***** RECORDS PROVIDED *****

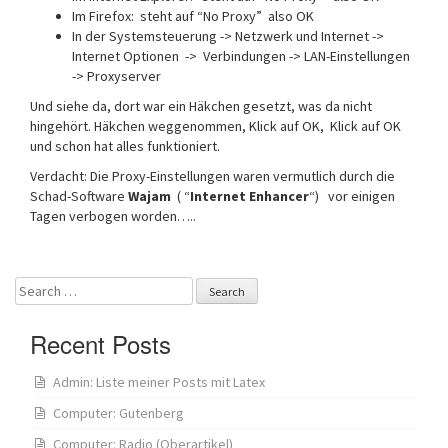
Im Firefox: steht auf “No Proxy” also OK
In der Systemsteuerung -> Netzwerk und Internet ->
Internet Optionen -> Verbindungen -> LAN-Einstellungen
-> Proxyserver
Und siehe da, dort war ein Häkchen gesetzt, was da nicht
hingehört. Häkchen weggenommen, Klick auf OK, Klick auf OK
und schon hat alles funktioniert.
Verdacht: Die Proxy-Einstellungen waren vermutlich durch die
Schad-Software
Wajam
( “
Internet Enhancer
“) vor einigen
Tagen verbogen worden…..
Search
for:
Recent Posts
Admin: Liste meiner Posts mit Latex
Computer: Gutenberg
Computer: Radio (Oberartikel)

*****

» EXERCISE
Reply with one number only, the count of lines above that hold the string "Einstellungen".

» REPLY
2